#### Problem statement
Reproduce the entries that follow exactly, dropping each image.

= Beginning of Section =

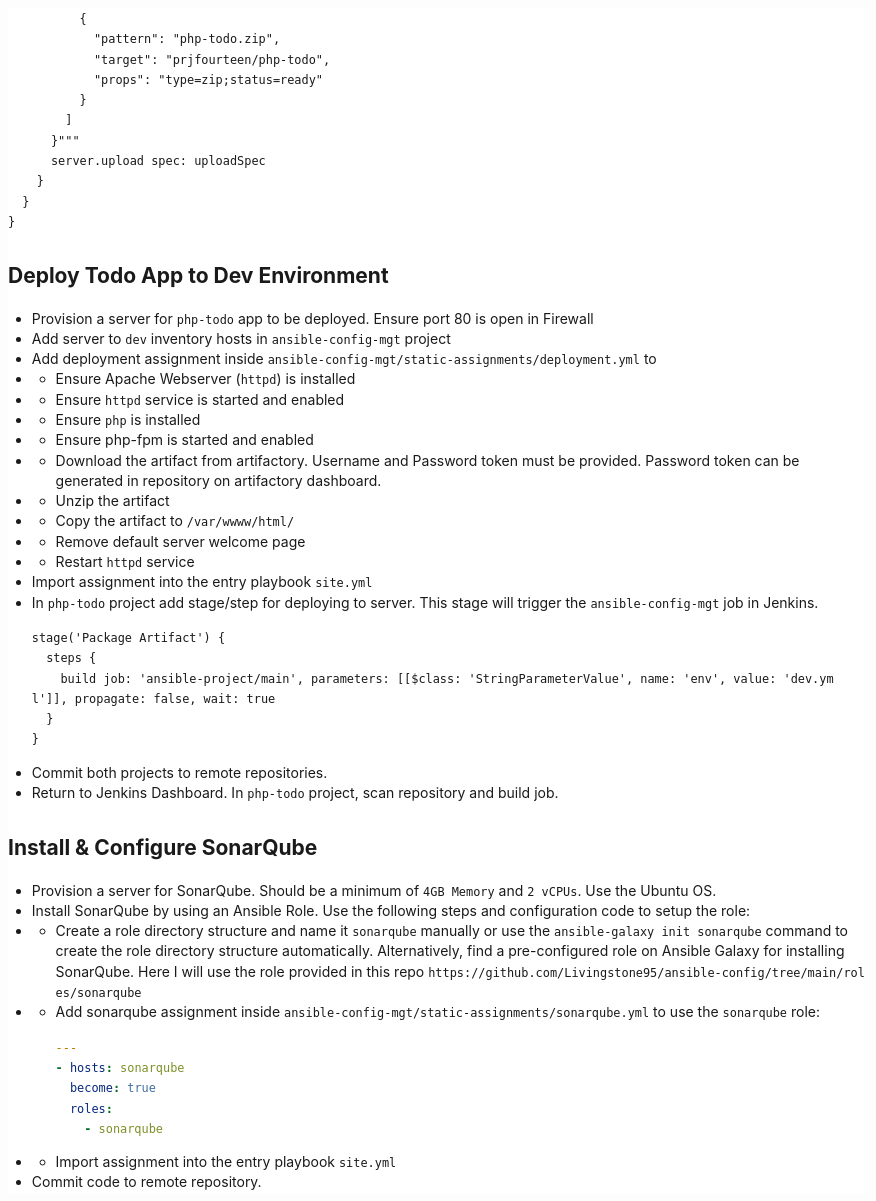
   ```
            {
              "pattern": "php-todo.zip",
              "target": "prjfourteen/php-todo",
              "props": "type=zip;status=ready"
            }
          ]
        }"""
        server.upload spec: uploadSpec
      }
    }
  }
  ```

## Deploy Todo App to Dev Environment
- Provision a server for `php-todo` app to be deployed. Ensure port 80 is open in Firewall
- Add server to `dev` inventory hosts in `ansible-config-mgt` project
- Add deployment assignment inside `ansible-config-mgt/static-assignments/deployment.yml` to 
- - Ensure Apache Webserver (`httpd`) is installed
- - Ensure `httpd` service is started and enabled
- - Ensure `php` is installed
- - Ensure php-fpm is started and enabled
- - Download the artifact from artifactory. Username and Password token must be provided. Password token can be generated in repository on artifactory dashboard.
- - Unzip the artifact
- - Copy the artifact to `/var/wwww/html/`
- - Remove default server welcome page
- - Restart `httpd` service
- Import assignment into the entry playbook `site.yml`
- In `php-todo` project add stage/step for deploying to server. This stage will trigger the `ansible-config-mgt` job in Jenkins.
  ```
  stage('Package Artifact') {
    steps {
      build job: 'ansible-project/main', parameters: [[$class: 'StringParameterValue', name: 'env', value: 'dev.yml']], propagate: false, wait: true
    }
  }
  ```
- Commit both projects to remote repositories.
- Return to Jenkins Dashboard. In `php-todo` project, scan repository and build job.


## Install & Configure SonarQube
- Provision a server for SonarQube. Should be a minimum of `4GB Memory` and `2 vCPUs`. Use the Ubuntu OS.
- Install SonarQube by using an Ansible Role. Use the following steps and configuration code to setup the role:
- - Create a role directory structure and name it `sonarqube` manually or use the `ansible-galaxy init sonarqube` command to create the role directory structure automatically. Alternatively, find a pre-configured role on Ansible Galaxy for installing SonarQube. Here I will use the role provided in this repo `https://github.com/Livingstone95/ansible-config/tree/main/roles/sonarqube`
- - Add sonarqube assignment inside `ansible-config-mgt/static-assignments/sonarqube.yml` to use the `sonarqube` role:
    ```yml
    ---
    - hosts: sonarqube
      become: true
      roles:
        - sonarqube
    ```
- - Import assignment into the entry playbook `site.yml`
- Commit code to remote repository.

= End of Section =

#### Reply to the task
   ```
            {
              "pattern": "php-todo.zip",
              "target": "prjfourteen/php-todo",
              "props": "type=zip;status=ready"
            }
          ]
        }"""
        server.upload spec: uploadSpec
      }
    }
  }
  ```

## Deploy Todo App to Dev Environment
- Provision a server for `php-todo` app to be deployed. Ensure port 80 is open in Firewall
- Add server to `dev` inventory hosts in `ansible-config-mgt` project
- Add deployment assignment inside `ansible-config-mgt/static-assignments/deployment.yml` to 
- - Ensure Apache Webserver (`httpd`) is installed
- - Ensure `httpd` service is started and enabled
- - Ensure `php` is installed
- - Ensure php-fpm is started and enabled
- - Download the artifact from artifactory. Username and Password token must be provided. Password token can be generated in repository on artifactory dashboard.
- - Unzip the artifact
- - Copy the artifact to `/var/wwww/html/`
- - Remove default server welcome page
- - Restart `httpd` service
- Import assignment into the entry playbook `site.yml`
- In `php-todo` project add stage/step for deploying to server. This stage will trigger the `ansible-config-mgt` job in Jenkins.
  ```
  stage('Package Artifact') {
    steps {
      build job: 'ansible-project/main', parameters: [[$class: 'StringParameterValue', name: 'env', value: 'dev.yml']], propagate: false, wait: true
    }
  }
  ```
- Commit both projects to remote repositories.
- Return to Jenkins Dashboard. In `php-todo` project, scan repository and build job.


## Install & Configure SonarQube
- Provision a server for SonarQube. Should be a minimum of `4GB Memory` and `2 vCPUs`. Use the Ubuntu OS.
- Install SonarQube by using an Ansible Role. Use the following steps and configuration code to setup the role:
- - Create a role directory structure and name it `sonarqube` manually or use the `ansible-galaxy init sonarqube` command to create the role directory structure automatically. Alternatively, find a pre-configured role on Ansible Galaxy for installing SonarQube. Here I will use the role provided in this repo `https://github.com/Livingstone95/ansible-config/tree/main/roles/sonarqube`
- - Add sonarqube assignment inside `ansible-config-mgt/static-assignments/sonarqube.yml` to use the `sonarqube` role:
    ```yml
    ---
    - hosts: sonarqube
      become: true
      roles:
        - sonarqube
    ```
- - Import assignment into the entry playbook `site.yml`
- Commit code to remote repository.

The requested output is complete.